La questione di legittimità costituzionale
Erano impugnati l’art. 9, comma 2, del decreto-legge 31 maggio 2010, n. 78 (convertito dalla legge n. 122 del 2010) e l’art. 2, comma 1, del decreto-legge 13 agosto 2011, n. 138 (convertito dalla legge n. 148 del 2011), sollevati dal TAR per l’Abruzzo, sezione staccata di Pescara, in riferimento agli artt. 2, 3, 23, 36, 53, 97, 101, 102, 104, 107 e 108 della Costituzione.
La decisione della Corte
La Corte ha dichiarato la manifesta inammissibilità delle questioni, definendo il giudizio in via processuale senza pronunciarsi nel merito sulle misure di contenimento della spesa.
Il principio
Le questioni che non superano il vaglio di ammissibilità sono definite con una pronuncia di rito: la manifesta inammissibilità preclude l’esame nel merito delle censure sollevate.
Domande e risposte
Su quali norme verteva il giudizio?
Su misure di contenimento della spesa pubblica contenute nei decreti-legge n. 78 del 2010 e n. 138 del 2011, incidenti sui trattamenti economici nel pubblico impiego.

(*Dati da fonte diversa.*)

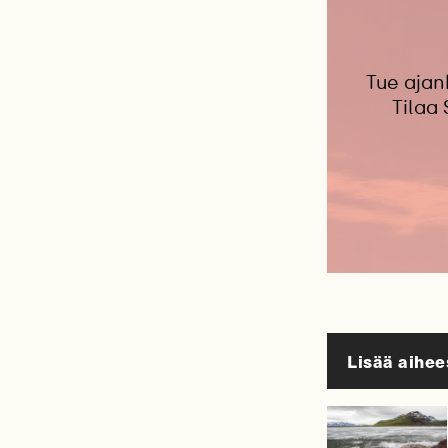
Tue ajan
Tilaa
Lisää aihee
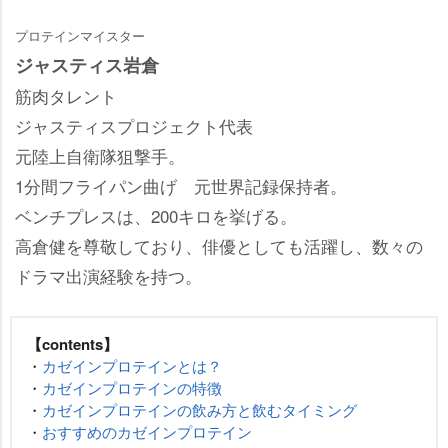
プロテインマイスター
ジャスティス岩倉
筋肉タレント
ジャスティスプロジェクト代表
元陸上自衛隊狙撃手。
1分間フライパン曲げ 元世界記録保持者。
ベンチプレスは、200キロを挙げる。
高倉健を尊敬しており、俳優としても活躍し、数々の
ドラマ出演経験を持つ。
【contents】
・
カゼインプロテインとは？
・
カゼインプロテインの特徴
・
カゼインプロテインの飲み方と飲むタイミング
・
おすすめのカゼインプロテイン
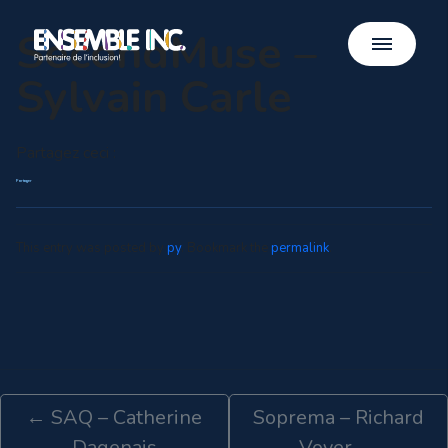
SecondMuse –
Sylvain Carle
Partagez ceci :
Partager
This entry was posted by
py
. Bookmark the
permalink
.
←
SAQ – Catherine
Soprema – Richard
Dagenais
Voyer
→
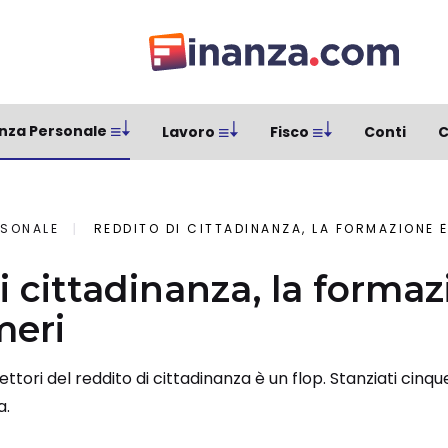
nza Personale
Lavoro
Fisco
Conti
C
RSONALE
REDDITO DI CITTADINANZA, LA FORMAZIONE È
i cittadinanza, la forma
meri
tori del reddito di cittadinanza è un flop. Stanziati cinque
a.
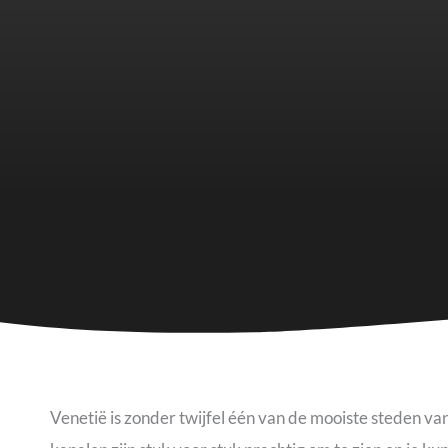
Venetië is zonder twijfel één van de mooiste steden van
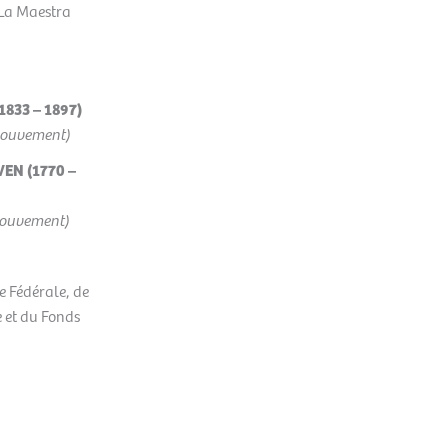
La Maestra
833 – 1897)
mouvement)
EN (1770 –
mouvement)
e Fédérale, de
 et du Fonds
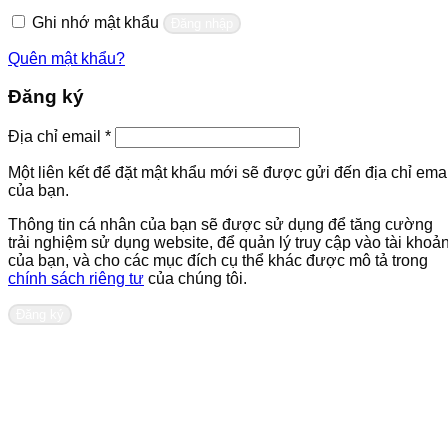
buộc
Ghi nhớ mật khẩu
Đăng nhập
Quên mật khẩu?
Đăng ký
Bắt
Địa chỉ email
*
buộc
Một liên kết để đặt mật khẩu mới sẽ được gửi đến địa chỉ emai
của bạn.
Thông tin cá nhân của bạn sẽ được sử dụng để tăng cường
trải nghiệm sử dụng website, để quản lý truy cập vào tài khoả
của bạn, và cho các mục đích cụ thể khác được mô tả trong
chính sách riêng tư
của chúng tôi.
Đăng ký
Liên hệ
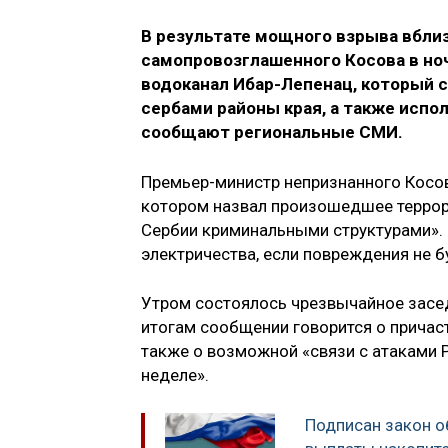
В результате мощного взрыва вблиз
самопровозглашенного Косова в но
водоканал Ибар-Лепенац, который
сербами районы края, а также испо
сообщают региональные СМИ.
Премьер-министр непризнанного Косов
котором назвал произошедшее террор
Сербии криминальными структурами». П
электричества, если повреждения не 
Утром состоялось чрезвычайное засед
итогам сообщении говорится о причас
также о возможной «связи с атаками 
неделе».
Подписан закон 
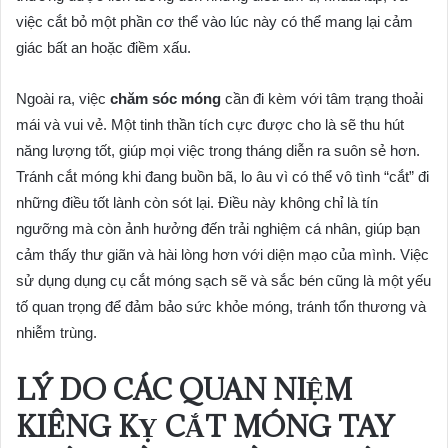
việc cắt bỏ một phần cơ thể vào lúc này có thể mang lại cảm
giác bất an hoặc điềm xấu.
Ngoài ra, việc
chăm sóc móng
cần đi kèm với tâm trạng thoải
mái và vui vẻ. Một tinh thần tích cực được cho là sẽ thu hút
năng lượng tốt, giúp mọi việc trong tháng diễn ra suôn sẻ hơn.
Tránh cắt móng khi đang buồn bã, lo âu vì có thể vô tình “cắt” đi
những điều tốt lành còn sót lại. Điều này không chỉ là tín
ngưỡng mà còn ảnh hưởng đến trải nghiệm cá nhân, giúp bạn
cảm thấy thư giãn và hài lòng hơn với diện mạo của mình. Việc
sử dụng dụng cụ cắt móng sạch sẽ và sắc bén cũng là một yếu
tố quan trọng để đảm bảo sức khỏe móng, tránh tổn thương và
nhiễm trùng.
LÝ DO CÁC QUAN NIỆM
KIÊNG KỴ CẮT MÓNG TAY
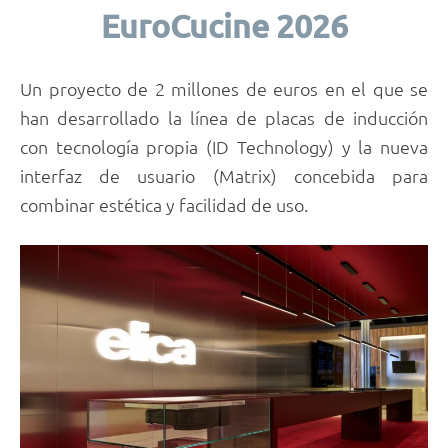
EuroCucine 2026
Un proyecto de 2 millones de euros en el que se
han desarrollado la línea de placas de inducción
con tecnología propia (ID Technology) y la nueva
interfaz de usuario (Matrix) concebida para
combinar estética y facilidad de uso.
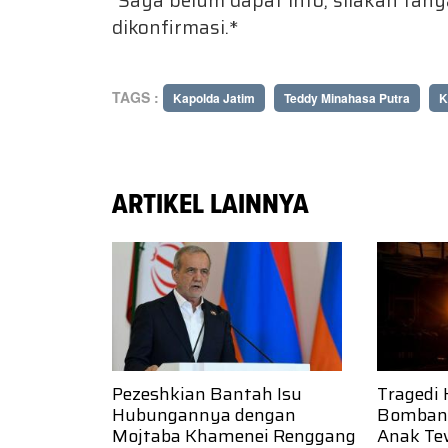
dikonfirmasi.*
TAGS :
Kapolda Jatim
Teddy Minahasa Putra
K
ARTIKEL LAINNYA
Pezeshkian Bantah Isu
Tragedi
Hubungannya dengan
Bombana
Mojtaba Khamenei Renggang
Anak Te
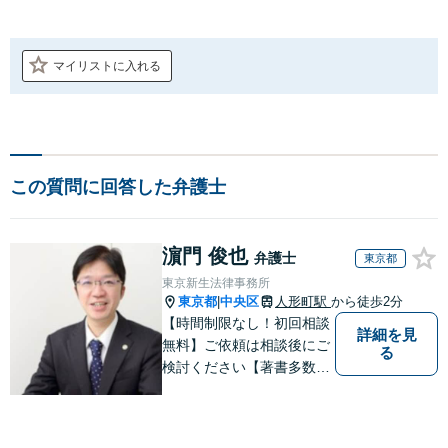
マイリストに入れる
この質問に回答した弁護士
濵門 俊也
弁護士
東京都
東京新生法律事務所
東京都
中央区
人形町駅
から徒歩2分
|
【時間制限なし！初回相談
詳細を見
無料】ご依頼は相談後にご
る
検討ください【著書多数】
【離婚の解決実績300件以
上】心のケアもしながら全
力でサポートします【相続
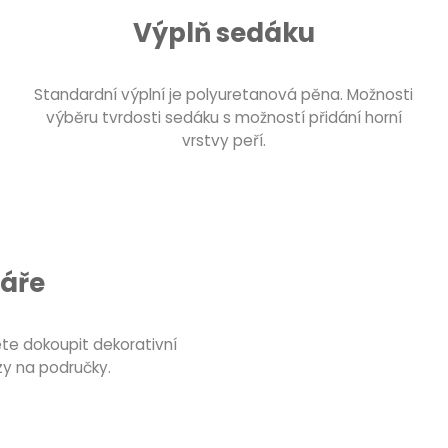
Výplň sedáku
Standardní výplní je polyuretanová pěna. Možnosti
výběru tvrdosti sedáku s možností přidání horní
vrstvy peří.
táře
te dokoupit dekorativní
zy na područky.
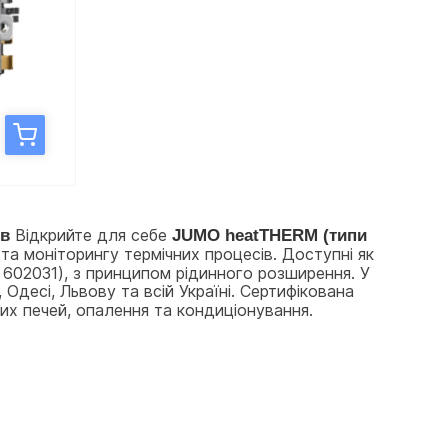
ів
 Відкрийте для себе 
JUMO heatTHERM (типи 
та моніторингу термічних процесів. Доступні як 
602031), з принципом рідинного розширення. У 
Одесі, Львову та всій Україні. Сертифікована 
вих печей, опалення та кондиціонування.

Che cosa significa la decisione di manifesta inammissibilità?
Significa che la Corte non ha esaminato il merito delle censure, chiudendo il giudizio per ragioni processuali.
Le misure sui trattamenti economici sono quindi legittime?
La Corte non lo ha stabilito in questa pronuncia: la decisione è processuale e non entra nel merito.
Norme collegate
- Art. 3 della Costituzione — è tra i parametri evocati: principio di eguaglianza e ragionevolezza.
- Art. 97 della Costituzione — richiamato sul buon andamento e l’imparzialità della pubblica amministrazione.
- Art. 101 della Costituzione — invocato sulla soggezione dei giudici soltanto alla legge.